Wednesday, October 21, 2015

What Does Poverty Look Like?

As published in the Citizen-Record newspaper on Wednesday, October 21, 2015, by Sara Jewell.



As a lay worship leader providing short-term pulpit supply for several United Churches in the Oxford area, I have to write a message every week on a particular topic.
            With World Food Sunday on October 18, I decided to learn more about the root of food insecurity – 15% of Nova Scotians do not have unlimited access to nutritious and safe foods – and so I asked two people who are familiar with the issue, What does poverty look like in Cumberland County?
            Colleen Dowe, secretary of the Empowering Beyond Barriers Society, replied, “It looks like no choice.
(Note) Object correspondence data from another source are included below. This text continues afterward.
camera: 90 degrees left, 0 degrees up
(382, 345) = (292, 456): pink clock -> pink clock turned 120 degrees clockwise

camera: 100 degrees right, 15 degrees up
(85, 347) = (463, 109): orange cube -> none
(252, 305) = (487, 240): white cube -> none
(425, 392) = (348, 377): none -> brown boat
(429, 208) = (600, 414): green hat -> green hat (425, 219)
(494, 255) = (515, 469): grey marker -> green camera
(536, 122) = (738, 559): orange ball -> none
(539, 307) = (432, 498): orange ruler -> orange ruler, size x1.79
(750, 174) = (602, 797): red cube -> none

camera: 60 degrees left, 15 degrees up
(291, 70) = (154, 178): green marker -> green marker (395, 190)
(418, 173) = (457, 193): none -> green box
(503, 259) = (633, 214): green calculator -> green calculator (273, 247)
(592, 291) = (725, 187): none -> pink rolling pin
It looks like judgement.”
            She explained that choice means some kids in a classroom get to play hockey while others are lucky to have a healthy snack. It also looks like parents going without food so their children can eat, often running out of money before the end of the month and needing to go to the food bank.
“When you look inside a food bank, everyone’s head is down,” said Dowe who has volunteered at a food bank. “We’re trying to remove the stigma because we need people to use these supports, especially for their kids. So what poverty looks like is people who have no choice. And by judgement, I mean ‘poor bashing’, saying things like ‘I pay taxes so you can lie around’.”
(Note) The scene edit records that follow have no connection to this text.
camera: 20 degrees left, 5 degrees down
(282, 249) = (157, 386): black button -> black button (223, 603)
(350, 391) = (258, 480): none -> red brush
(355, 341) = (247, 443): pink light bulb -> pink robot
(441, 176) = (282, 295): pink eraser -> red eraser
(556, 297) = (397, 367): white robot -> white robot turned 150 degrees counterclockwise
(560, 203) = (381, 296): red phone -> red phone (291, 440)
According to the website for the Department of Social Services, a person on social assistance receives $255 each month for groceries, toiletries, transportation, and other non-rent expenses. I can’t imagine $255 goes very far, especially when it comes to buying fresh fruit and vegetables, and meat, let alone non-food essentials like toilet paper and feminine hygiene products.
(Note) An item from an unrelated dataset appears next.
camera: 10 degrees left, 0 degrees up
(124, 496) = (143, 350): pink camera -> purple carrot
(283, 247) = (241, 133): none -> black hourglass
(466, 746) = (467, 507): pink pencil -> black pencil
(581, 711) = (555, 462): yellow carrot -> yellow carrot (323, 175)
Not everyone relies on social assistance, however, and Dowe said Cumberland County has a huge number of people who are working poor.
“Often, they’re working three or four jobs because they’re working a few hours here, a few hours there,” Dowe said. “We have a lot of retail and fast food jobs, and the minimum wage has gone up, but if people are not in a full-time jobs, their hours are spread out and they don’t have benefits.”
The greatest victims of poverty, though, are those who truly have no choice: children. When I asked the Executive Director of Maggie’s Place Family Resource Centre in Amherst, what poverty looks like, Carolyn D’Entremont said, “Hopelessness.”
And education is the key.
“If they’ve grown up in this, if they haven’t finished their education then it becomes that unrelenting cycle,” she said. “Some folks are so down, they don’t see a way up. That’s where the hopelessness comes from.”
D’Entremont, too, mentioned judgement.
“People are pretty generous in the community but you do hear the judgmental stuff,” she said. “It doesn’t matter what system you set up, there’s always going to be someone who is going to take advantage of it and you just have to go in accepting that. For the handful who are taking advantage of this, I’m helping ninety others. I’m okay with that.”